_练习目标_. 把下面从含有“Find the body”的那一行到含有“Answer: approximately 45° to the man's own right”的那一行（首尾两行都算）写成 JSON 字符串列表，每行对应一个字符串，空行不要。

_收集到的数据条目_.
┄┄┄┄┄┄┄┄┄┄┄┄┄┄┄┄┄┄┄┄
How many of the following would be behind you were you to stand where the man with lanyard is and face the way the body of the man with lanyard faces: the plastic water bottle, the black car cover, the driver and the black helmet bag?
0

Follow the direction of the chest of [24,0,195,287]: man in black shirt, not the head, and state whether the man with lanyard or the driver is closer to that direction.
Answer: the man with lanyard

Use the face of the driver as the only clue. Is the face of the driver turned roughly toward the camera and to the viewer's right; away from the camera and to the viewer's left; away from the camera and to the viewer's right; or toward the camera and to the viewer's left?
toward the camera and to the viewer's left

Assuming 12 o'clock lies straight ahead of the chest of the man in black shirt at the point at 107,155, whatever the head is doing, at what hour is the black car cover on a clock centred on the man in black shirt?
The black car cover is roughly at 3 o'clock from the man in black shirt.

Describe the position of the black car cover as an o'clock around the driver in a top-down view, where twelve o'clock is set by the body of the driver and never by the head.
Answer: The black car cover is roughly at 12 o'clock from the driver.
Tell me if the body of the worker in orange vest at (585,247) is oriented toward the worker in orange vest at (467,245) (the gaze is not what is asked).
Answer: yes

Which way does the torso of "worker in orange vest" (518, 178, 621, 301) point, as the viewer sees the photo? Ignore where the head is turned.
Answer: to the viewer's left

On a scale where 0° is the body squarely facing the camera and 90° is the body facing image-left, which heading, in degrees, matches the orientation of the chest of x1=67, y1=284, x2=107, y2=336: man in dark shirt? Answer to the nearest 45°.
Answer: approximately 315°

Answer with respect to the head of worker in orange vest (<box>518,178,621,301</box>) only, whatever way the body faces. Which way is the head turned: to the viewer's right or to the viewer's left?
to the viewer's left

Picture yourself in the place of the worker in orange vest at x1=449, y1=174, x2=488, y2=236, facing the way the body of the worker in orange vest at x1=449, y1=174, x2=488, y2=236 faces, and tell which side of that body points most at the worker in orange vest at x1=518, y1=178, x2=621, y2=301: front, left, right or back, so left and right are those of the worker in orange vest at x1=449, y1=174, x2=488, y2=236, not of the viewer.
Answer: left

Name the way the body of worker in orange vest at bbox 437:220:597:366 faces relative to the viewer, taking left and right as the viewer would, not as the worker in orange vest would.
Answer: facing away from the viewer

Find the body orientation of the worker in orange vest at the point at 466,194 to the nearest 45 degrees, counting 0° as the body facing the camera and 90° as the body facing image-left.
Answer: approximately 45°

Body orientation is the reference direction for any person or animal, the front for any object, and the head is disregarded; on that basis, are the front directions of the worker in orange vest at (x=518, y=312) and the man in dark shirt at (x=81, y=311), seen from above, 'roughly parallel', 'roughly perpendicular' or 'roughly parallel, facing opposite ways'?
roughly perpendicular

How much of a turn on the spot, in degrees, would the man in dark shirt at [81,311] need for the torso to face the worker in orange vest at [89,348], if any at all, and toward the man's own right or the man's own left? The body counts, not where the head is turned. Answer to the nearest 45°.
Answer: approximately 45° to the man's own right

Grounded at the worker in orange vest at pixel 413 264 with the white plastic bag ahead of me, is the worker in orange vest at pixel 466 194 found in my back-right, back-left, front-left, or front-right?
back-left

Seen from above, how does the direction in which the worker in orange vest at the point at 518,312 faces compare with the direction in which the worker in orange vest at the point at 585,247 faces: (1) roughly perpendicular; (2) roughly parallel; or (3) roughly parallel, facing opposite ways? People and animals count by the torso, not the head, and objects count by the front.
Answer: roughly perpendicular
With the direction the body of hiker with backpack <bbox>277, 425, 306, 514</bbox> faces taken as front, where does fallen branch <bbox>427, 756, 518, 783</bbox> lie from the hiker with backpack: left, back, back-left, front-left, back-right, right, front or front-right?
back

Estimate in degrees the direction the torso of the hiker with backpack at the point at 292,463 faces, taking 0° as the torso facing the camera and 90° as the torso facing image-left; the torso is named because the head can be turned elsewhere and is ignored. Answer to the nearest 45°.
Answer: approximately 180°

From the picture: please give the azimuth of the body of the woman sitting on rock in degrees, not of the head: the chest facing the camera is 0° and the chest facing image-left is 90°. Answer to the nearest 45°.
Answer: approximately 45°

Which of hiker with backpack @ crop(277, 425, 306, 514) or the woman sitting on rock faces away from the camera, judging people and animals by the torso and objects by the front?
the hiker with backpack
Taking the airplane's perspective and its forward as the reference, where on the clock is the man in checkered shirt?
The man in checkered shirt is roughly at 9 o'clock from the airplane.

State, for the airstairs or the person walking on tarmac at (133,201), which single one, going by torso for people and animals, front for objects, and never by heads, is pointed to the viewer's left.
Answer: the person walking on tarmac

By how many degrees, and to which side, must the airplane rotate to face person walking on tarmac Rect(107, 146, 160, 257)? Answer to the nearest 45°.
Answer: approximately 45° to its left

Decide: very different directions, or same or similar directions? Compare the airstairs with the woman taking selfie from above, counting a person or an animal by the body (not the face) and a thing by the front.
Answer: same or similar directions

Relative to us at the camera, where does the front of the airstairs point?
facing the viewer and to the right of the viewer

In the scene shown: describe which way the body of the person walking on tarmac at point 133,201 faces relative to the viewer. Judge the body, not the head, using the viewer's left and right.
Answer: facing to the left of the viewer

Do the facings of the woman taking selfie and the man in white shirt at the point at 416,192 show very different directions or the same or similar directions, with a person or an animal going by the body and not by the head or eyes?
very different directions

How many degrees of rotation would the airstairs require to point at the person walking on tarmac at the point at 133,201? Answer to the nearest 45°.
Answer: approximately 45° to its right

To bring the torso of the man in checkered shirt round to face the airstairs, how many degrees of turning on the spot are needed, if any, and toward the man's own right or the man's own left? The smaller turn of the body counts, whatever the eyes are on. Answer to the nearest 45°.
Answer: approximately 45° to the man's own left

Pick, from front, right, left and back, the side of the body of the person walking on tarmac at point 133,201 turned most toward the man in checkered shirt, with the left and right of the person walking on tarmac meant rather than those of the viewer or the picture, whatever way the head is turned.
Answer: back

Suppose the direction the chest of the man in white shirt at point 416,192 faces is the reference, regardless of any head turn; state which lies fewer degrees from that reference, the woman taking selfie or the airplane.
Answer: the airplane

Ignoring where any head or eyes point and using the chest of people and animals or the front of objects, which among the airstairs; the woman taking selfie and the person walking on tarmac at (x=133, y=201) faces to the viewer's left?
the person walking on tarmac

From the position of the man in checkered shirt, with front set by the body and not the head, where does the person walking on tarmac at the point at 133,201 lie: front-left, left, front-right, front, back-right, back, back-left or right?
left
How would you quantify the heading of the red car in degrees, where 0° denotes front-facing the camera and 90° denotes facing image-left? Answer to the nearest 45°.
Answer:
┄┄┄┄┄┄┄┄┄┄┄┄┄┄┄┄┄┄┄┄
_结果_.
[
  "Find the body orientation of the worker in orange vest at the point at 466,194 to the nearest 45 degrees, counting 0° as the body facing the camera and 90° as the body facing image-left.",
  "Answer: approximately 45°",
  "Body orientation is the reference direction for any person or animal, the front for any object, and the head is disregarded; on that basis, are the front directions of the worker in orange vest at (x=518, y=312) and the man in dark shirt at (x=81, y=311), seen from above, 'roughly parallel', 'roughly perpendicular' or 'roughly parallel, facing opposite ways'?",
  "roughly perpendicular",
  "How much of a turn on the spot, in degrees, would the man in dark shirt at [81,311] need for the torso to face the worker in orange vest at [89,348], if any at all, and toward the man's own right or the man's own left? The body counts, not where the head is turned. Answer to the nearest 45°.",
  "Answer: approximately 45° to the man's own right"
]